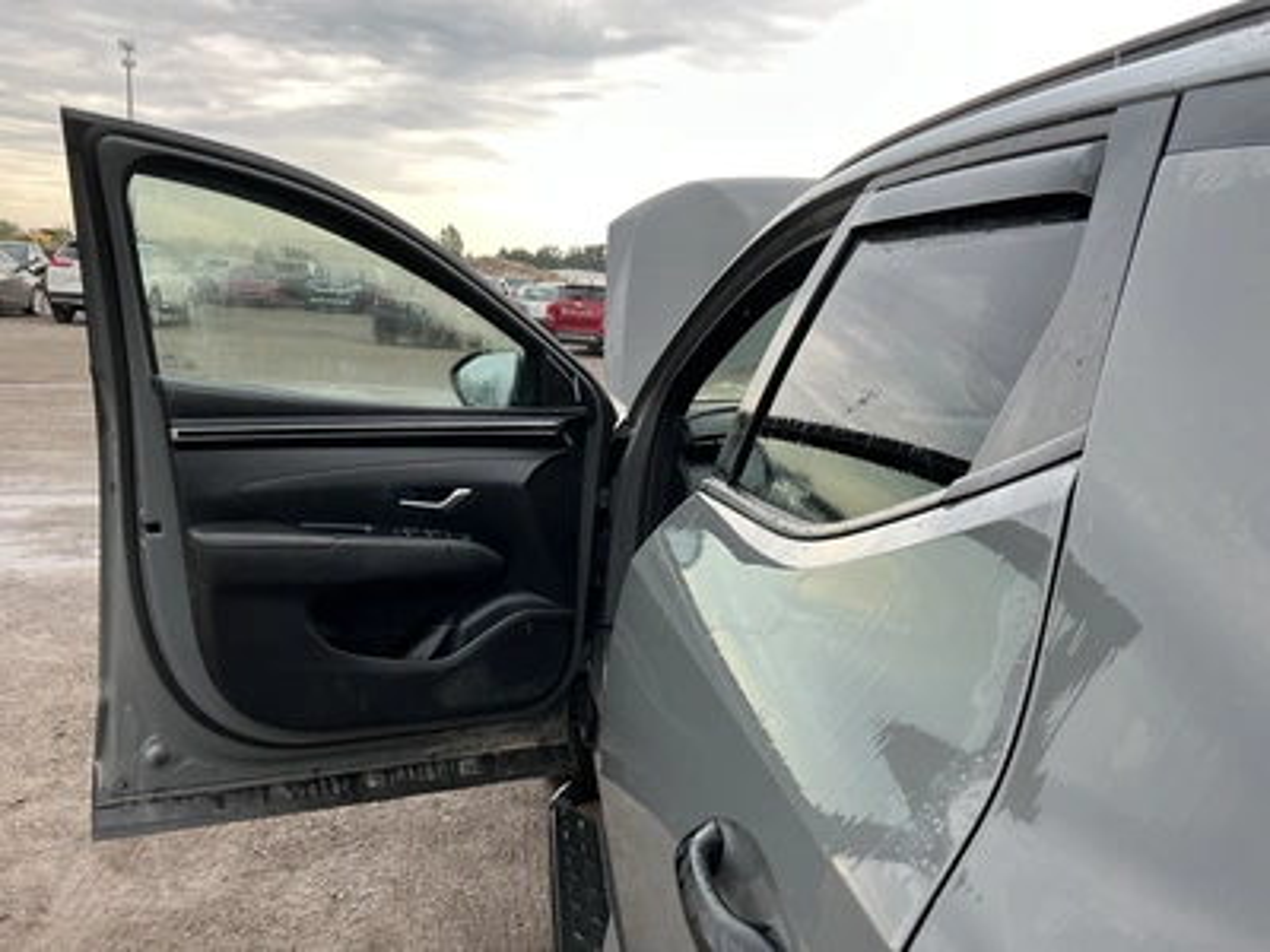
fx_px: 1027
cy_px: 476
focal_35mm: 28
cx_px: 635
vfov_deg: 49.7
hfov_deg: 63.4
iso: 20
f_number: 1.8
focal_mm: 3
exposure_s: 1/122
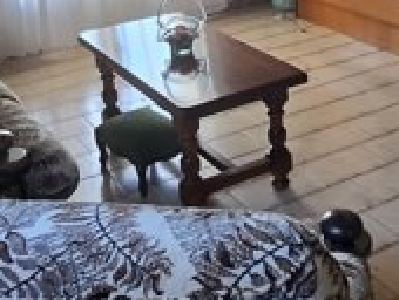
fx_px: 704
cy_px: -30
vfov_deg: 22.7
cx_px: 251
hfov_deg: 31.5
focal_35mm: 61
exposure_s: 1/50
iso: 200
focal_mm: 1.7
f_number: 2.2
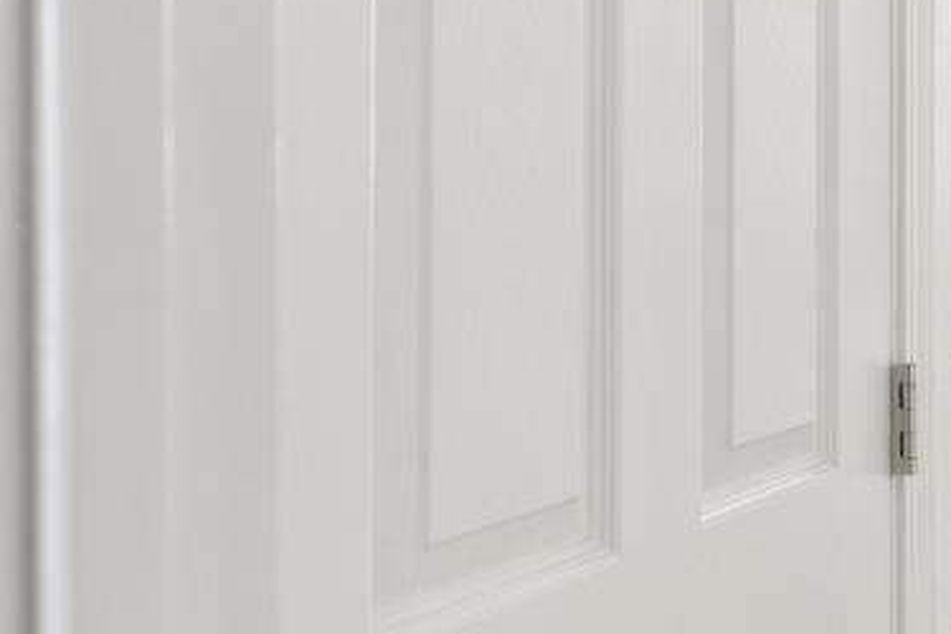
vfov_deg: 20.0
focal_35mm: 68
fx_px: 1796
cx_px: 1532
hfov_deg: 22.5
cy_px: 218
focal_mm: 17
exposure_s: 1/6
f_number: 5.6
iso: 400
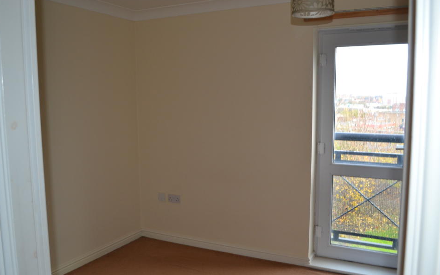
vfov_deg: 38.3
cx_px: 224
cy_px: 141
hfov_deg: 58.1
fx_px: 396
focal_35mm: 33
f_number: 4
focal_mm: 20
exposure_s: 1/60
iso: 400
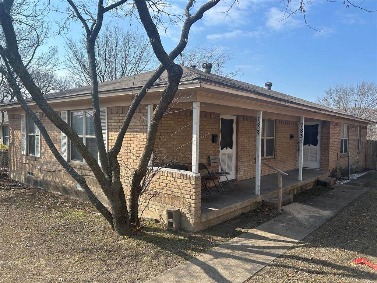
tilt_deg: -1.4
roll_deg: -1.3
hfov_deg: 67.3
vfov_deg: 53.1
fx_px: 283
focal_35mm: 26
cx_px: 188
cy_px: 142
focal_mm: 5.7
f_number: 1.5
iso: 50
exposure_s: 1/2762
══════
**TASK ITEM:**
Output every entry exactly. Pictures stay out.

**RESPONSE TO THIS EXERCISE:**
fx_px: 1027
cy_px: 476
focal_35mm: 28
cx_px: 635
vfov_deg: 49.7
hfov_deg: 63.4
iso: 20
f_number: 1.8
focal_mm: 3
exposure_s: 1/122
fx_px: 704
cy_px: -30
vfov_deg: 22.7
cx_px: 251
hfov_deg: 31.5
focal_35mm: 61
exposure_s: 1/50
iso: 200
focal_mm: 1.7
f_number: 2.2
vfov_deg: 20.0
focal_35mm: 68
fx_px: 1796
cx_px: 1532
hfov_deg: 22.5
cy_px: 218
focal_mm: 17
exposure_s: 1/6
f_number: 5.6
iso: 400
vfov_deg: 38.3
cx_px: 224
cy_px: 141
hfov_deg: 58.1
fx_px: 396
focal_35mm: 33
f_number: 4
focal_mm: 20
exposure_s: 1/60
iso: 400
tilt_deg: -1.4
roll_deg: -1.3
hfov_deg: 67.3
vfov_deg: 53.1
fx_px: 283
focal_35mm: 26
cx_px: 188
cy_px: 142
focal_mm: 5.7
f_number: 1.5
iso: 50
exposure_s: 1/2762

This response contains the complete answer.